DNA identification analysis, identity testing, profiling, fingerprinting, typing, or genotyping refers to the characterization of one or more relatively rare features of an individuals’s genome or hereditary makeup. Every human, lower animal, and sexually reproduced plant has a characteristic phenotype or physical appearance because each possesses a unique hereditary composition. The exception to this rule is identical twins, who possess the same unique genotype but, owing to the consequences of complex developmental events, have subtly different phenotypes. The DNA of any individual is identical whether it is extracted from hair bulbs, white blood cells, or a semen specimen. These principles of individual uniqueness and identical DNA structure within all tissues of the same body provide the basis for DNA profiling. Identity testing is only one aspect of recombinant DNA analysis. It is the newest, most powerful technique in forensic science, paternity testing, animal and plant sciences, and investigation of wildlife poaching.
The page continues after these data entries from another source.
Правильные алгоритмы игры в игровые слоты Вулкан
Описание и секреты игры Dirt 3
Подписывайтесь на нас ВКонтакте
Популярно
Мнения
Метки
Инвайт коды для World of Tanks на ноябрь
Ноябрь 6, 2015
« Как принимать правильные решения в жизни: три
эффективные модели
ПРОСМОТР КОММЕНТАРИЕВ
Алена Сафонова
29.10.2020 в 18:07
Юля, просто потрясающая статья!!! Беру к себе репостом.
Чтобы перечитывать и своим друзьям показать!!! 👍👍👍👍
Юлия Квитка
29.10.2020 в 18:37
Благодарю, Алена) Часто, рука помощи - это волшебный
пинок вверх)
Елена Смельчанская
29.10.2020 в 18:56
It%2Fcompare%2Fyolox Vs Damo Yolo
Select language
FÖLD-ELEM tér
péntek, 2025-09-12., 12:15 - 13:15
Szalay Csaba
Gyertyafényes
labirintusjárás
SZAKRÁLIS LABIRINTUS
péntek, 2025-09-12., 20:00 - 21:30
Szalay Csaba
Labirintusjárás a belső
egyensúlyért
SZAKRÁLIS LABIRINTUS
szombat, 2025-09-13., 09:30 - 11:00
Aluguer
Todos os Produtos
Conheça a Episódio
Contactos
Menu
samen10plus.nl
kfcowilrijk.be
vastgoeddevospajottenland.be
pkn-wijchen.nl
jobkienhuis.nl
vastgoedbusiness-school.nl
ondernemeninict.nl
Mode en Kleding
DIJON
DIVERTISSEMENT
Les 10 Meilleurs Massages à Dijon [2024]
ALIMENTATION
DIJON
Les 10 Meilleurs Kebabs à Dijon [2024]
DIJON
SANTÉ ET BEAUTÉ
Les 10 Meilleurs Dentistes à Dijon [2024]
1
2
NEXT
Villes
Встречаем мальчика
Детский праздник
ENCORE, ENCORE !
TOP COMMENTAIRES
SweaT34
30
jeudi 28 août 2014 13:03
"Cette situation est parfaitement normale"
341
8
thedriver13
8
The foundation for the concept was established with the hallmark observation by Wyman and White (1980) of a polymorphic DNA locus characterized by a number of variable-length restriction fragments called restriction fragment length polymorphisms (RFLPs). The history of DNA fingerprinting, as such, is even more recent, dating from 1985 with the paper “Hypervariable Minisatellite Regions in Human DNA” by Alex Jeffreys etal. Jeffreys and his coworkers were analyzing the human myoglobin gene when they discovered a region consisting of a 33-base-pair (bp) sequence repeated four times within an intervening sequence (IVS). This tandem repeat was referred to as a minisatellite and similar regions as being hypervariable because the number of tandem repeats is variable both within a locus and between loci. They also discovered that each repeat unit contains a smaller 16-bp core in common with other minisatellites. When DNA is isolated, cleaved with a specific enzyme, and hybridized under low-stringency conditions with a probe consisting of the core repeat, a complex ladder of DNA fragments is detected. This profile appears to be unique to each individual. Different core repeats were later isolated and used to produce a number of different probes useful for fingerprinting.